A good postmortem turns one incident into systemic improvement. A bad postmortem is theater with PowerPoint. The line between them is structure, blamelessness, and ruthless follow-through on action items.
Blameless means structural-cause focused
'Person X deployed a bug' is the wrong frame. 'Our deploy process allowed an unreviewed change to reach prod' is the right one. Same fact, different framing — and only the structural framing leads to fixes that prevent recurrence.
Standard sections
Summary (one paragraph). Timeline (UTC timestamps for every state change). Impact (users, duration, revenue if relevant). Root cause (the technical one). Contributing factors (the systemic ones). Action items (with owners and dates). Lessons learned.
Get the timeline right
Pull from logs, Slack, page history. UTC throughout (mixing timezones loses people). 'Alert fired' is a timeline entry. 'Engineer noticed alert' is a separate entry; the gap matters. Be specific: '14:23 — checkout error rate crossed 5%' not 'around 2pm errors started'.

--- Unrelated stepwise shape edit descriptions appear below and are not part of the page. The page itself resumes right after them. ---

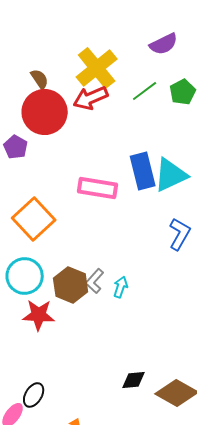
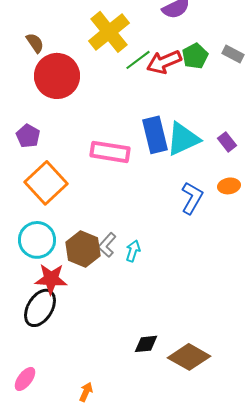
brown semicircle: (40, 79) -> (35, 43), moved
green line: (145, 91) -> (138, 60), moved
red arrow: (91, 98) -> (164, 62), moved
purple pentagon: (16, 147) -> (28, 136), moved
black ellipse: (34, 395) -> (40, 308), moved, size x1.5

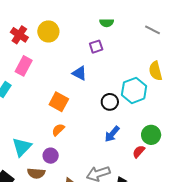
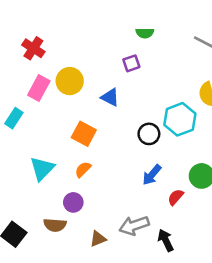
yellow circle: (48, 31) -> (70, 81), moved
cyan triangle: (22, 147) -> (42, 169), moved
red semicircle: (139, 152) -> (176, 197), moved

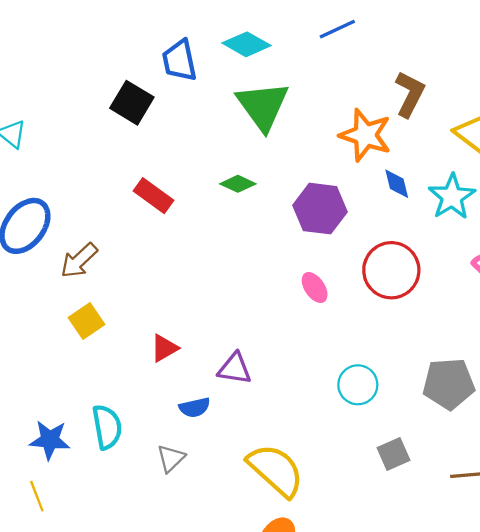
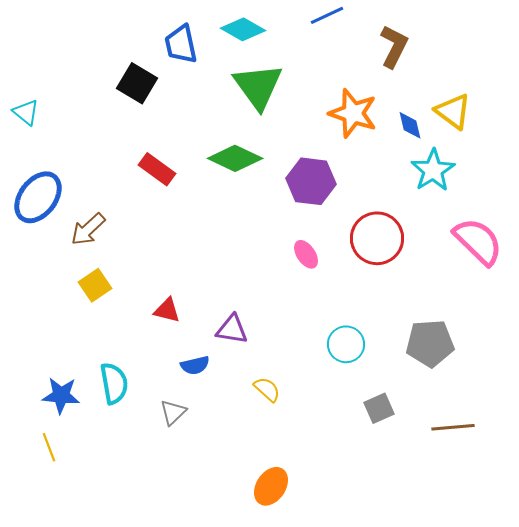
brown L-shape: (410, 94) -> (394, 46), moved
green diamond: (238, 184) -> (235, 158), size x1.6
blue diamond: (397, 184) -> (410, 125), moved
red triangle: (164, 348) -> (167, 310), turned 44
yellow semicircle: (276, 470) -> (267, 389), moved, size x0.5

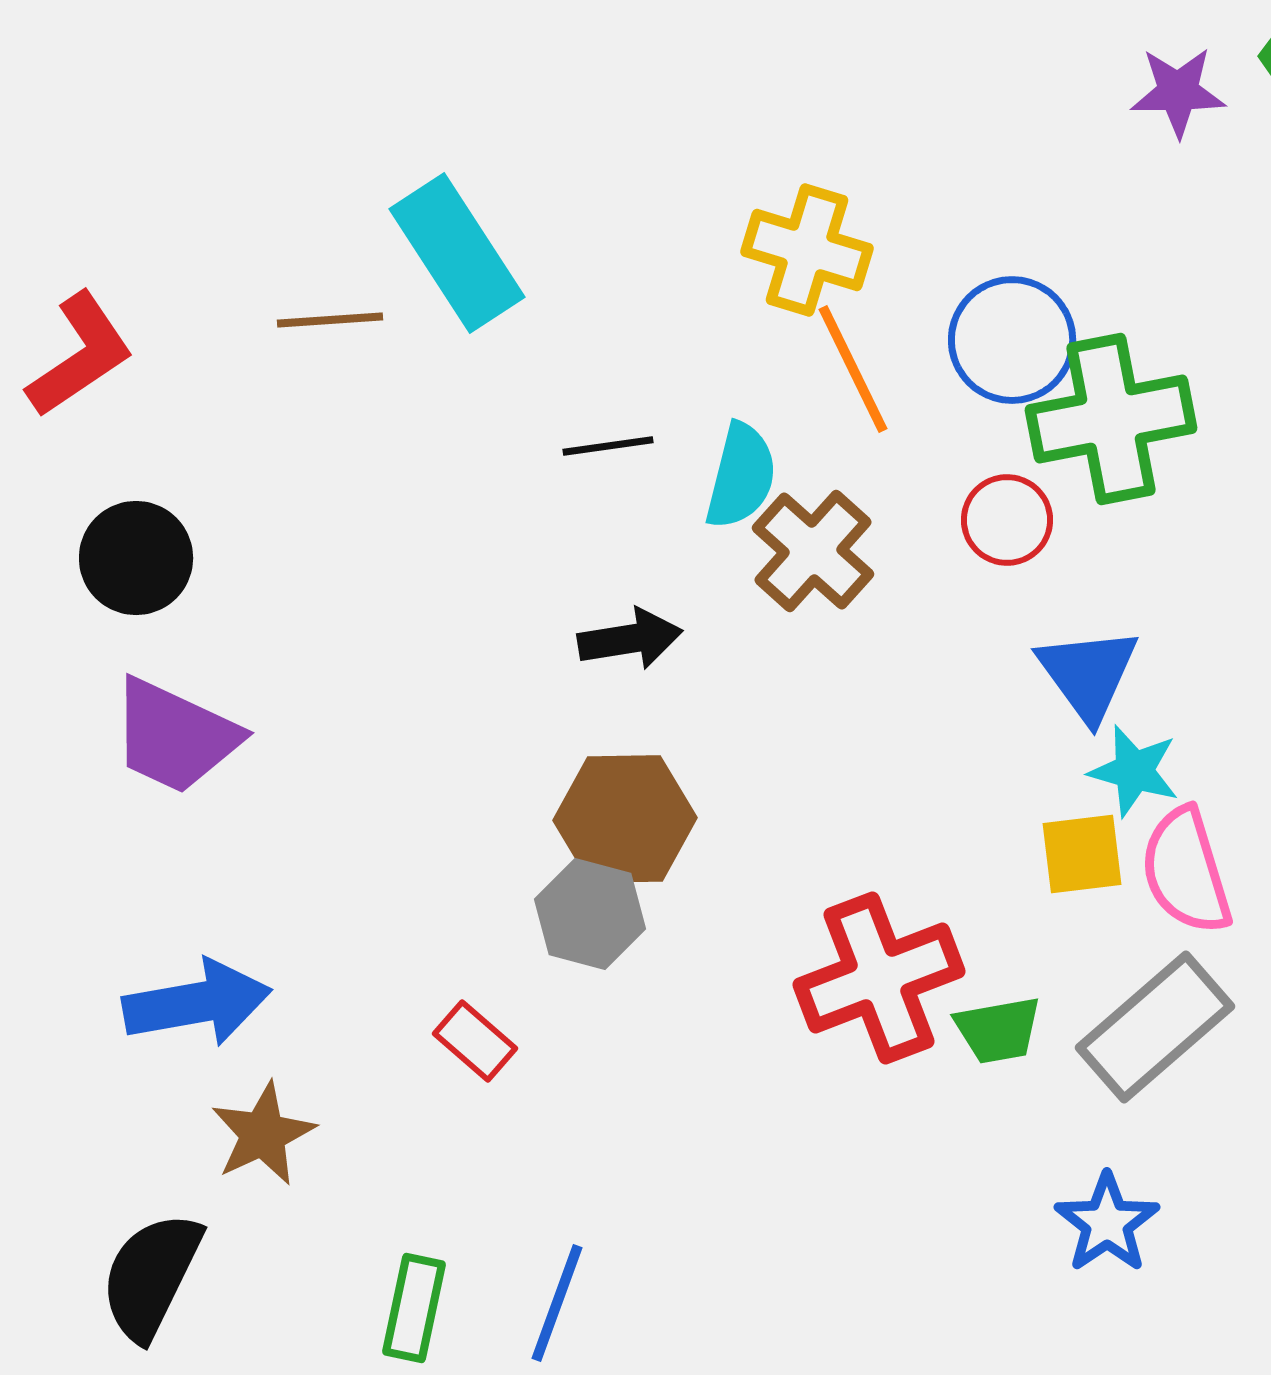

Action items are commitments
Every action item: owner, due date, tracker link. Default: review status weekly until done. Action items that slip > 30 days are renegotiated or killed — open lists rot.
Anti-patterns
Postmortem doc as the deliverable (it's the process that matters). Action items like 'be more careful' (not actionable). Discussion of who pushed what button (blame creep). No tracking of follow-through (most common failure).